The democratic system is supposedly the best system for giving power to the populace.

However, if the entire system is illegitimate, and no vote will change the system, there are people who believe action outside of civic participation is required.

People who take said action are called extremists.

It’s a negative connotation for most. Extremists are often seen as uncompromising and willing to resort to actions outside of the acceptable moral spectrum. There is hardly ever a time when the word is used in a positive manner.

The problem is that the biggest changes in history are often forged by extremists—individuals and groups who think that the system can only be shifted by drastic structural and cultural change.

This can be done with or without violence, but every extremist that strives to alter the course of their present situation must step on more than a few toes in order to achieve their goals.
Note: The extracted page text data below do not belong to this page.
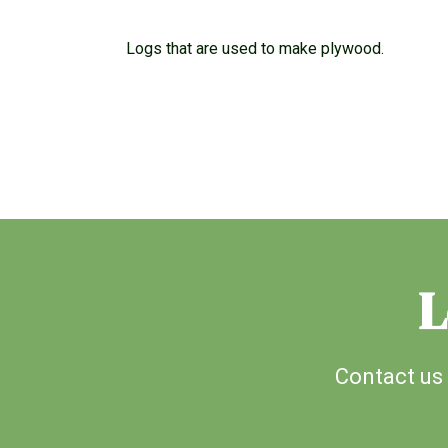
Logs that are used to make plywood.
L
Contact us 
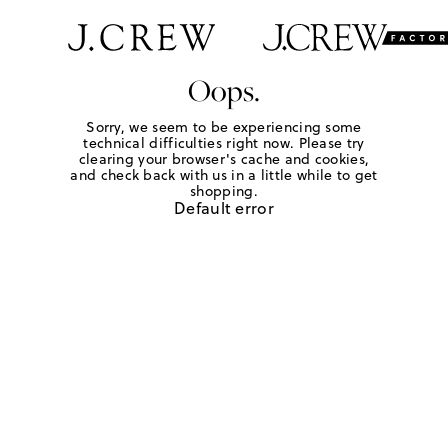
Oops.
Sorry, we seem to be experiencing some
technical difficulties right now. Please try
clearing your browser's cache and cookies,
and check back with us in a little while to get
shopping.
Default error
Would it be wrong to characterize the founding fathers as extremist? They were well-read scholars who challenged the idea that, by merit of divine right, the King of England had total authority over American subjects.

They took a course of action that caused a revolution, and eventually led to the inception of our country, the United States of America.

If you use the technical term for extremist, these revolutionaries would fall exactly under that definition.

However, their reputation is now so profound that they’re thought of very highly in our nation, and sometimes even outside of it.

In fact, they are now seen as completely justified in their actions, and have given legitimacy to recent uprisings against monarchies and the eventual movement by countires toward democratic styles of government. Hardly what one would consider radical today.

The reputation they now have is that of wise and capable thinkers, certainly not as radicals. Yet, at the time, they were certainly considered extreme, as their ideas and actions took them to war with a powerful colonial empire.

In this case, their extreme actions were rewarded and their goals of sovereignty were reached.

We now have over 200 years of history that validate the actions taken by the founding fathers. Their extremist actions were completely justified given the circumstances. They saw an abuse of power and chose to put a stop to it.

There are many things I strongly, strongly believe in, but I don’t think I would characterize myself as an extremist. On the other hand, the founding fathers truly believed in what they were doing, and the actions they took were just a necessary step on the road to independence.

Radical action against a state must be conscious and thought through. A proper revolution (as oxymoronic as that sounds) is one that springs from principles, not rash action.

The implications and severity of your actions must also be considered—namely, whether actions that defy common morality, such as revolt or upheaval, are required.